UPDATE: 10/9/2024 - HB 1661 was not recommended for future legislation by the House Health, Human Services and Elderly Affairs Committee by a vote of 8 Yeas, 7 Nays, on 10/9/2024. View the Interim Study Video HERE. Timestamp: [4:04:15]
UPDATE: 6/13/2024 - HB 1661 died, it was referred to Interim Study in the House on 2/22/2024, and the 2024 session ended on 6/13/2024.
UPDATE: 2/22/2024 - HB 1661 was referred to interim study, the House Health, Human Services and Elderly Affairs Committee report was adopted on the House floor by a voice vote on 2/22/2024.
UPDATE: 2/7/2024 - HB 1661 was reported with the recommendation to refer to interim study in the House Health, Human Services and Elderly Affairs Committee by vote of 19-1 on 2/7/2024.
UPDATE: 1/26/2024 - HB 1661 is scheduled for a hearing in the House Health, Human Services and Elderly Affairs Committee on 2/7/2024 at 11AM in LOB 206-208. It is due out of the committee on 2/15/2024. View the hearing agenda HERE.
UPDATE: 1/17/2024 - HB 1661 is scheduled for a hearing in the House Health, Human Services and Elderly Affairs Committee on 1/25/2024 at 2:45 PM in LOB 210-211. It is due out of the committee on 2/15/2024.
HB 1661 was introduced and referred to the House Health, Human Services and Elderly Affairs Committee on 1/3/2024. It is sponsored by Representative Jason Gerhard and 10 co-sponsors.
HB 1661 requires death certificates include a new section detailing the decedent's vaccination information. This would include, among other things, the vaccination administration date, product name, lot number, and site of administration.

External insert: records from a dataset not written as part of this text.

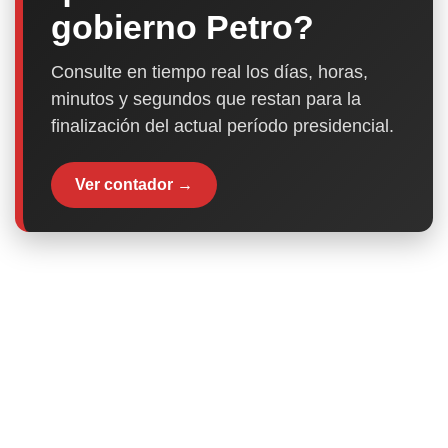
gobierno Petro?
Consulte en tiempo real los días, horas,
minutos y segundos que restan para la
finalización del actual período presidencial.
Ver contador →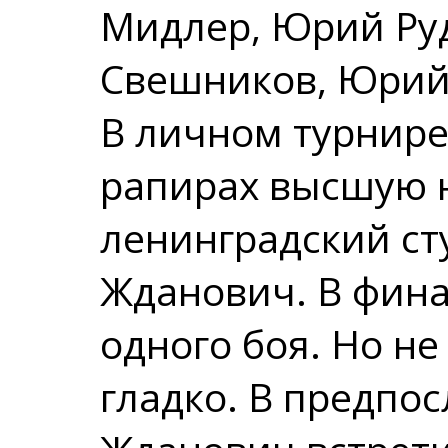
Мидлер, Юрий Ру
Свешников, Юрий
В личном турнире
рапирах высшую н
ленинградский ст
Жданович. В фина
одного боя. Но н
гладко. В предпо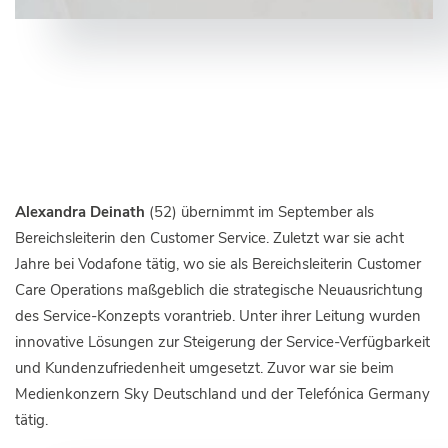
Alexandra Deinath
(52) übernimmt im September als
Bereichsleiterin den Customer Service. Zuletzt war sie acht
Jahre bei Vodafone tätig, wo sie als Bereichsleiterin Customer
Care Operations maßgeblich die strategische Neuausrichtung
des Service-Konzepts vorantrieb. Unter ihrer Leitung wurden
innovative Lösungen zur Steigerung der Service-Verfügbarkeit
und Kundenzufriedenheit umgesetzt. Zuvor war sie beim
Medienkonzern Sky Deutschland und der Telefónica Germany
tätig.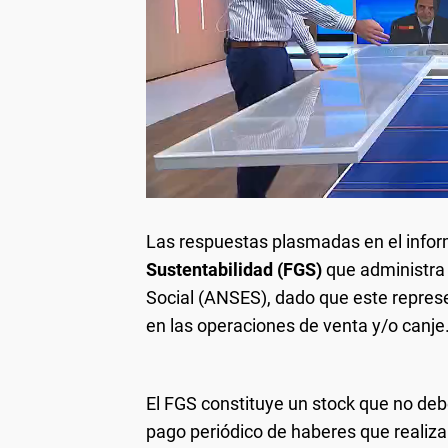
Las respuestas plasmadas en el inform
Sustentabilidad (FGS)
que administra 
Social (ANSES), dado que este represe
en las operaciones de venta y/o canje
El FGS constituye un stock que no debe
pago periódico de haberes que realiza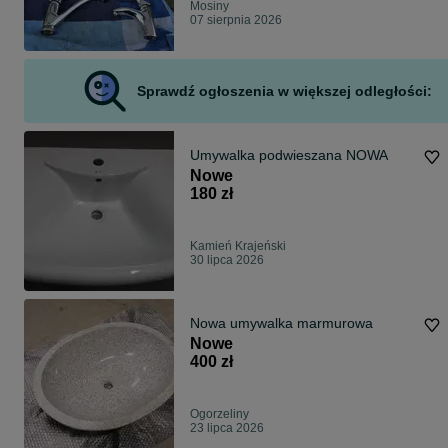
Mosiny
07 sierpnia 2026
Sprawdź ogłoszenia w większej odległości:
Umywalka podwieszana NOWA
Nowe
180 zł
Kamień Krajeński
30 lipca 2026
Nowa umywalka marmurowa
Nowe
400 zł
Ogorzeliny
23 lipca 2026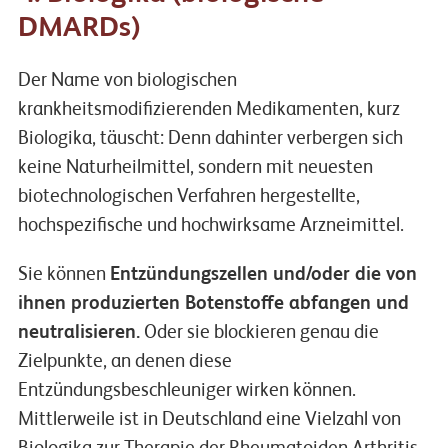
DMARDs)
Der Name von biologischen
krankheitsmodifizierenden Medikamenten, kurz
Biologika, täuscht: Denn dahinter verbergen sich
keine Naturheilmittel, sondern mit neuesten
biotechnologischen Verfahren hergestellte,
hochspezifische und hochwirksame Arzneimittel.
Sie können
Entzündungszellen und/oder die von
ihnen produzierten Botenstoffe abfangen und
neutralisieren.
Oder sie blockieren genau die
Zielpunkte, an denen diese
Entzündungsbeschleuniger wirken können.
Mittlerweile ist in Deutschland eine Vielzahl von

The person who certifies a death shall enter each vaccination received by the decedent in the calendar year of death and the two prior years. For children under 18 years of age the entire immunization record text shall be placed in the death certificate. This section shall apply to all deaths that occurred on or after January 1, 2020. The vaccination information specified is available from the state immunization registry.
The bill also requires the Department of Health and Human Services to make quarterly reports available to the public. These reports will contain the total deaths that occurred within 24 hours, 3 days, one, three, 10, 25, and 52 weeks of immunization, including subtotals by type of vaccine, gender, age group, race, ethnicity, and co-morbidity type, if available. Within 30 days of the close of the fiscal year, the Department shall provide these reports covering the prior 5 years on the Department's website, which will be available to the public.

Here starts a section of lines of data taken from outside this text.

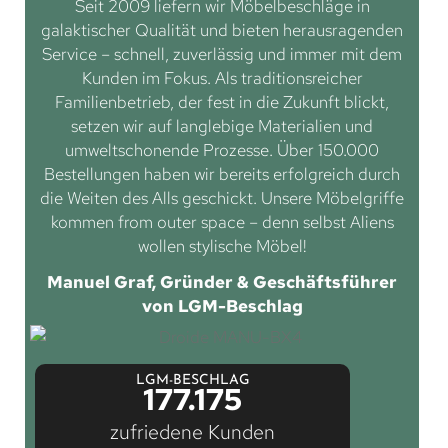
Seit 2009 liefern wir Möbelbeschläge in
galaktischer Qualität und bieten herausragenden
Service – schnell, zuverlässig und immer mit dem
Kunden im Fokus. Als traditionsreicher
Familienbetrieb, der fest in die Zukunft blickt,
setzen wir auf langlebige Materialien und
umweltschonende Prozesse. Über 150.000
Bestellungen haben wir bereits erfolgreich durch
die Weiten des Alls geschickt. Unsere Möbelgriffe
kommen from outer space – denn selbst Aliens
wollen stylische Möbel!
Manuel Graf, Gründer & Geschäftsführer
von LGM-Beschlag
LGM-BESCHLAG
177.175
zufriedene Kunden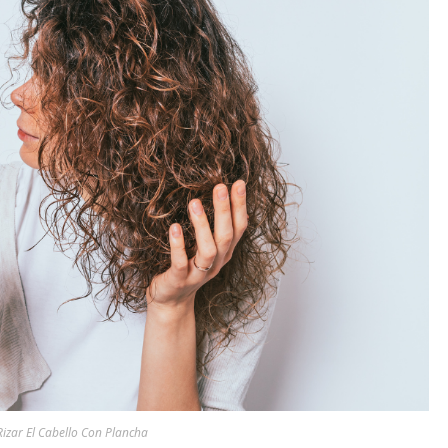
izar El Cabello Con Plancha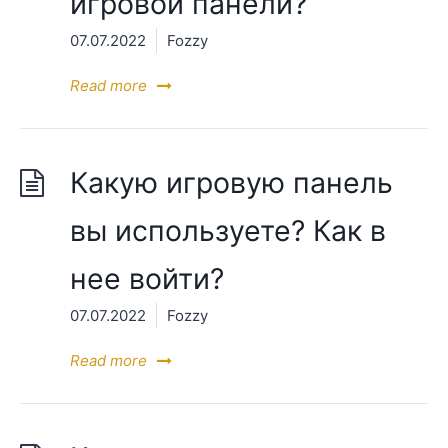
игровой панели?
07.07.2022
Fozzy
Read more
Какую игровую панель
вы используете? Как в
нее войти?
07.07.2022
Fozzy
Read more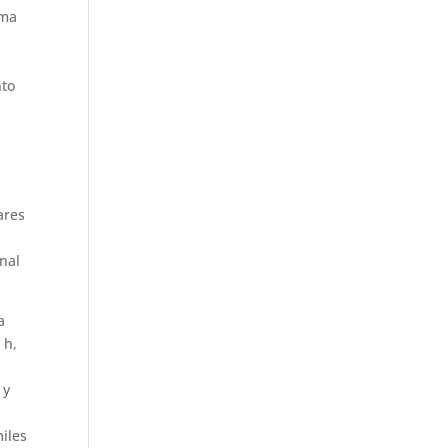
ima
nto
ares
nal
a
 h,
 y
miles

The Department shall conduct biennial cause of death and injury studies, and produce public reports within 2 weeks of the date that is one year before each US general presidential and midterm or gubernatorial election. These reports shall include deaths involving causes of or contributing condition to death, any ICD-10 codes or any replacement system code that appears on the death record after the CDC or an agent of the state has applied all codes to the death records. It shall include injuries involving anything for which an ICD-10 code or replacement code appears in a physician's notes for the patient, and demographic data that is not a violation of privacy.

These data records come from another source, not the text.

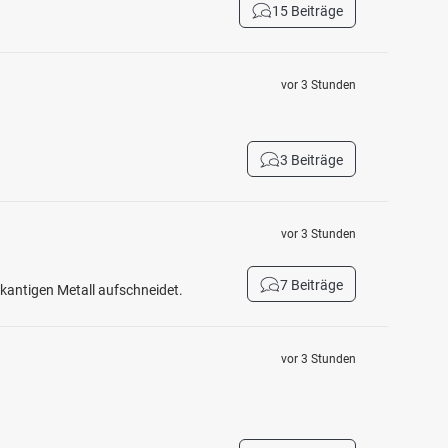
15 Beiträge
vor 3 Stunden
3 Beiträge
vor 3 Stunden
7 Beiträge
fkantigen Metall aufschneidet.
vor 3 Stunden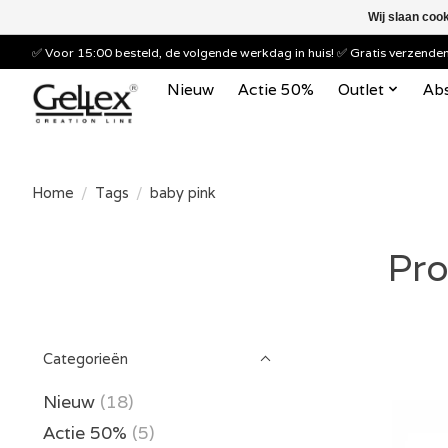
Wij slaan coo
✅ Voor 15:00 besteld, de volgende werkdag in huis! ✅ Gratis verzend
Nieuw
Actie 50%
Outlet
Abs
Home
/
Tags
/
baby pink
Pro
Categorieën
Nieuw
(18)
Actie 50%
(5)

The bill also requires four biennial audits to be conducted by persons not affiliated or dependent upon any government entity, pharmaceutical industry, or public official. The Department of Health shall provide reasonable office space or a conference room for up to 4 weeks for the auditors to work. All databases and storage devices are to be accessible to the auditors. The auditors shall not be hindered in any way from their mission by the Department.
If HB 1661 passes, its provision go into effect 60 days after passage.